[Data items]
=== Section Start ===

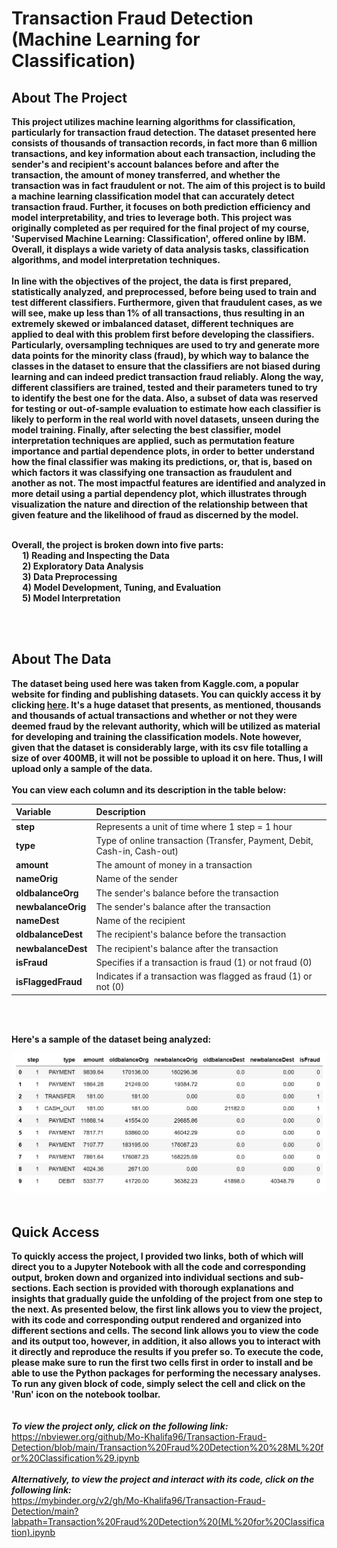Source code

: # Transaction Fraud Detection (Machine Learning for Classification)

## About The Project 
**This project utilizes machine learning algorithms for classification, particularly for transaction fraud detection. The dataset presented here consists of thousands of transaction records, in fact more than 6 million transactions, and key information about each transaction, including the sender's and recipient's account balances before and after the transaction, the amount of money transferred, and whether the transaction was in fact fraudulent or not. The aim of this project is to build a machine learning classification model that can accurately detect transaction fraud. Further, it focuses on both prediction efficiency and model interpretability, and tries to leverage both. This project was originally completed as per required for the final project of my course, 'Supervised Machine Learning: Classification', offered online by IBM. Overall, it displays a wide variety of data analysis tasks, classification algorithms, and model interpretation techniques.**
<br>
<br>
**In line with the objectives of the project, the data is first prepared, statistically analyzed, and preprocessed, before being used to train and test different classifiers. Furthermore, given that fraudulent cases, as we will see, make up less than 1% of all transactions, thus resulting in an extremely skewed or imbalanced dataset, different techniques are applied to deal with this problem first before developing the classifiers. Particularly, oversampling techniques are used to try and generate more data points for the minority class (fraud), by which way to balance the classes in the dataset to ensure that the classifiers are not biased during learning and can indeed predict transaction fraud reliably. Along the way, different classifiers are trained, tested and their parameters tuned to try to identify the best one for the data. Also, a subset of data was reserved for testing or out-of-sample evaluation to estimate how each classifier is likely to perform in the real world with novel datasets, unseen during the model training. Finally, after selecting the best classifier, model interpretation techniques are applied, such as permutation feature importance and partial dependence plots, in order to better understand how the final classifier was making its predictions, or, that is, based on which factors it was classifying one transaction as fraudulent and another as not. The most impactful features are identified and analyzed in more detail using a partial dependency plot, which illustrates through visualization the nature and direction of the relationship between that given feature and the likelihood of fraud as discerned by the model.** <br>
<br>

**Overall, the project is broken down into five parts: <br>
&emsp; 1) Reading and Inspecting the Data <br>
&emsp; 2) Exploratory Data Analysis <br>
&emsp; 3) Data Preprocessing <br>
&emsp; 4) Model Development, Tuning, and Evaluation <br>
&emsp; 5) Model Interpretation** <be>

<br>
<br>


## About The Data 
**The dataset being used here was taken from Kaggle.com, a popular website for finding and publishing datasets. You can quickly access it by clicking [here](https://www.kaggle.com/datasets/rupakroy/online-payments-fraud-detection-dataset). It's a huge dataset that presents, as mentioned, thousands and thousands of actual transactions and whether or not they were deemed fraud by the relevant authority, which will be utilized as material for developing and training the classification models. Note however, given that the dataset is considerably large, with its csv file totalling a size of over 400MB, it will not be possible to upload it on here. Thus, I will upload only a sample of the data.** <br> 
<br>
**You can view each column and its description in the table below:** <br>

| **Variable**      | **Description**                                                                                         |
| :-----------------| :------------------------------------------------------------------------------------------------------ |
| **step**          | Represents a unit of time where 1 step = 1 hour                                                         |
| **type**          | Type of online transaction (Transfer, Payment, Debit, Cash-in, Cash-out)                                |
| **amount**        | The amount of money in a transaction                                                                    |
| **nameOrig**      | Name of the sender                                                                                      |
| **oldbalanceOrg** | The sender's balance before the transaction                                                             |
| **newbalanceOrig**| The sender's balance after the transaction                                                              |
| **nameDest**      | Name of the recipient                                                                                   |
| **oldbalanceDest**| The recipient's balance before the transaction                                                          |
| **newbalanceDest**| The recipient's balance after the transaction                                                           |
| **isFraud**       | Specifies if a transaction is fraud (1) or not fraud (0)                                                |
| **isFlaggedFraud**     | Indicates if a transaction was flagged as fraud (1) or not (0)                                     |

<br>
<br>

**Here's a sample of the dataset being analyzed:**
<br> 

<img src="transaction data screenshot.jpg" alt="https://github.com/Mo-Khalifa96/Transaction-Fraud-Detection/blob/main/transaction%20data%20screenshot.jpg" width="800"/>

<br>
<br> 

## Quick Access 
**To quickly access the project, I provided two links, both of which will direct you to a Jupyter Notebook with all the code and corresponding output, broken down and organized into individual sections and sub-sections. Each section is provided with thorough explanations and insights that gradually guide the unfolding of the project from one step to the next. As presented below, the first link allows you to view the project, with its code and corresponding output rendered and organized into different sections and cells. The second link allows you to view the code and its output too, however, in addition, it also allows you to interact with it directly and reproduce the results if you prefer so. To execute the code, please make sure to run the first two cells first in order to install and be able to use the Python packages for performing the necessary analyses. To run any given block of code, simply select the cell and click on the 'Run' icon on the notebook toolbar.**
<br>
<br>
<br>
***To view the project only, click on the following link:*** <br>
https://nbviewer.org/github/Mo-Khalifa96/Transaction-Fraud-Detection/blob/main/Transaction%20Fraud%20Detection%20%28ML%20for%20Classification%29.ipynb
<br>
<br>
***Alternatively, to view the project and interact with its code, click on the following link:*** <br>
https://mybinder.org/v2/gh/Mo-Khalifa96/Transaction-Fraud-Detection/main?labpath=Transaction%20Fraud%20Detection%20(ML%20for%20Classification).ipynb
<br>
<br>

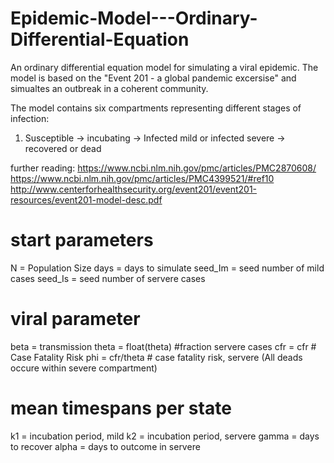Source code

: # Epidemic-Model---Ordinary-Differential-Equation
An ordinary differential equation model for simulating a viral epidemic. The model is based on the "Event 201 - a global pandemic excersise" and simualtes an outbreak in a coherent community.

The	model	contains	six	compartments	representing	different	stages	of	
infection:
1) Susceptible -> incubating -> Infected mild or infected severe -> recovered or dead

 further reading: 
  https://www.ncbi.nlm.nih.gov/pmc/articles/PMC2870608/
  https://www.ncbi.nlm.nih.gov/pmc/articles/PMC4399521/#ref10
  http://www.centerforhealthsecurity.org/event201/event201-resources/event201-model-desc.pdf

# start parameters
  N = Population Size
  days = days to simulate
  seed_Im = seed number of mild cases
  seed_Is = seed number of servere cases
# viral parameter
 beta = transmission
 theta = float(theta) #fraction servere cases
 cfr = cfr # Case Fatality Risk
 phi = cfr/theta # case fatality risk, servere (All deads occure within severe compartment)

# mean timespans per state
  k1 = incubation period, mild
  k2 = incubation period, servere
  gamma = days to recover
  alpha = days to outcome in servere
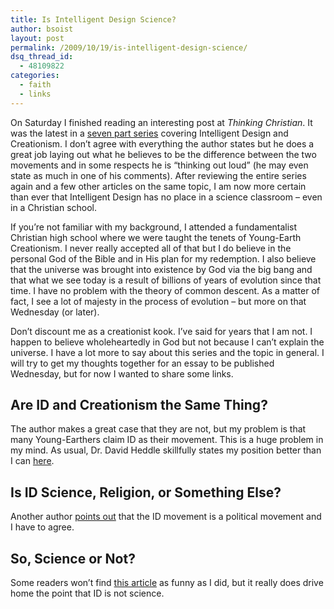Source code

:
 ```yaml
---
title: Is Intelligent Design Science?
author: bsoist
layout: post
permalink: /2009/10/19/is-intelligent-design-science/
dsq_thread_id:
  - 48109822
categories:
  - faith
  - links
---
```

On Saturday I finished reading an interesting post at *Thinking Christian*. It was the latest in a [seven part series][1] covering Intelligent Design and Creationism. I don&#8217;t agree with everything the author states but he does a great job laying out what he believes to be the difference between the two movements and in some respects he is &#8220;thinking out loud&#8221; (he may even state as much in one of his comments). After reviewing the entire series again and a few other articles on the same topic, I am now more certain than ever that Intelligent Design has no place in a science classroom &#8211; even in a Christian school.

If you&#8217;re not familiar with my background, I attended a fundamentalist Christian high school where we were taught the tenets of Young-Earth Creationism. I never really accepted all of that but I do believe in the personal God of the Bible and in His plan for my redemption. I also believe that the universe was brought into existence by God via the big bang and that what we see today is a result of billions of years of evolution since that time. I have no problem with the theory of common descent. As a matter of fact, I see a lot of majesty in the process of evolution &#8211; but more on that Wednesday (or later). 

Don&#8217;t discount me as a creationist kook. I&#8217;ve said for years that I am not. I happen to believe wholeheartedly in God but not because I can&#8217;t explain the universe. I have a lot more to say about this series and the topic in general. I will try to get my thoughts together for an essay to be published Wednesday, but for now I wanted to share some links.

## Are ID and Creationism the Same Thing?

The author makes a great case that they are not, but my problem is that many Young-Earthers claim ID as their movement. This is a huge problem in my mind. As usual, Dr. David Heddle skillfully states my position better than I can [here][2].

## Is ID Science, Religion, or Something Else?

Another author [points out][3] that the ID movement is a political movement and I have to agree.

## So, Science or Not?

Some readers won&#8217;t find [this article][4] as funny as I did, but it really does drive home the point that ID is not science.

 [1]: http://www.thinkingchristian.net/series/is-id-creationism/
 [2]: http://helives.blogspot.com/2007/03/playing-hero.html
 [3]: http://www.noanswersingenesis.org.au/ID_meert.htm
 [4]: http://www.scientificamerican.com/article.cfm?id=okay-we-give-up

=== Section End ===

### WHAT NEEDS TO BE DONE
Check every line above for the string "severe", and copy the ones that have it.

### TASK OUTPUT
1) Susceptible -> incubating -> Infected mild or infected severe -> recovered or dead
 phi = cfr/theta # case fatality risk, servere (All deads occure within severe compartment)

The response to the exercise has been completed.